Las madres y los padres vuelven loco al personal desde el principio de los tiempos y todos los mayores y más violentos pirados de la Historia tienen una explicación perfectamente freudiana. 
Y, claro, el amor. Estoy loco de amor, dicen las canciones, pregonan los cursis. 
Cuando uno se enamora, salta la susodicha barrera de la serenidad y, con el impulso, unas cuantas más. Así, la locura de amor, que servía para diagnosticar muchas melancolías y depresiones.

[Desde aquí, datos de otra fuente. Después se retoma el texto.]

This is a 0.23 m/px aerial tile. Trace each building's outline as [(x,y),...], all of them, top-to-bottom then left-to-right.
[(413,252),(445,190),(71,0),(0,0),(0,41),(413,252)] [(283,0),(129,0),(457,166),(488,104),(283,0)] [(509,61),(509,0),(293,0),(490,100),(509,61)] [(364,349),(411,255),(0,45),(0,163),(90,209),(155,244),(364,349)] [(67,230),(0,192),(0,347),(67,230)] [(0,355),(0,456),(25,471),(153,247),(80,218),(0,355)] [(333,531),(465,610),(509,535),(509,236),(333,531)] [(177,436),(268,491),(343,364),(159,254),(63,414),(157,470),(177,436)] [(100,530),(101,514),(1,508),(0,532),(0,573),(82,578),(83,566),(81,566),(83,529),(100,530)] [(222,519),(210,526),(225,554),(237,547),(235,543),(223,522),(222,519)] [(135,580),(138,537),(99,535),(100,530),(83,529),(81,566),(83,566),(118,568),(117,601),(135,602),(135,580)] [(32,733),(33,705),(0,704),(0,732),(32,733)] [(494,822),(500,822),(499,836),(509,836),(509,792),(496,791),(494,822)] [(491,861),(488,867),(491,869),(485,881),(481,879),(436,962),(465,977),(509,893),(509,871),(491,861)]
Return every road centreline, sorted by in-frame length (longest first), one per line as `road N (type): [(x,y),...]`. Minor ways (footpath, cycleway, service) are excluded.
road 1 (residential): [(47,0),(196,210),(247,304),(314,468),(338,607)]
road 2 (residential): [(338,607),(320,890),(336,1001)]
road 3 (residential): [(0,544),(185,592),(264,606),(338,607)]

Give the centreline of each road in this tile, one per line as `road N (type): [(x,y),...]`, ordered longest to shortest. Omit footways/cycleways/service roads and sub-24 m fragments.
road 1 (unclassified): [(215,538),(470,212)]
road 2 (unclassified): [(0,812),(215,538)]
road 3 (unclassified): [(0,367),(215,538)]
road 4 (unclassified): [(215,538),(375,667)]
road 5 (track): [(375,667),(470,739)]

A Juana La Loca la encerraron en Tordesillas por locura de amor, dijo el mito.
Se escribe, se cuenta, se rumorea que, cuando te has enamorado, nunca volverás a ser el mismo. Estarás un poco más loco. Decide tú el grado.
Sí, me estoy volviendo loco y tú también. Me vuelve loco la vida, mi muerte y la de los demás, lo que leo en las noticias, lo que veo por la calle. 
Me vuelve loco el gimnasio, de verdad. Me tiene trastornado la idea de que en diciembre estaré como para un lunes maromial.
Me vuelve loco la autoescuela y el momento en que agarre un coche por primera vez y desaparezca el sueño de conducir de todos mis sueños. 
Me vuelven loco los libros que me quedan por leer, las cosas pendientes que restan por hacer, las incertidumbres, las certezas y la distancia que las separa. 
Me vuelve loco conseguirlo y, más aún, morir en el intento. Me vuelven loco las mañanas que anuncia el despertador y las noches que marcan los relojes. Me vuelven loco las luces que parpadean y las que no lo hacen más.
Me vuelve loco todas las películas que veo. Rebotan en mi cabeza, pienso demasiado en ellas. Son la locura, son lo que nos separa de la realidad, son el espejo de nuestra insania. 
Oh, me vuelve loco el cine, pero eso no es nuevo.


Este 2014 casi me vuelve majareta, haciendo maletas y deshaciéndolas, corriendo entre tres ciudades, con quimeras en la cabeza y realidades a la vista. Me vuelvo loco yo mismo y las cosas que se me ocurren. Me vuelven loco las buenas intenciones y sus extraños resultados.
Me vuelve loco haber vuelto a casa. Me vuelve loco pensar que he hecho lo correcto. Me vuelve loco sentirlo. Me vuelve loco estar bien, tranquilo, en paz. 
Me vuelve loco esta felicidad, porque, joder, no hay quien se la crea.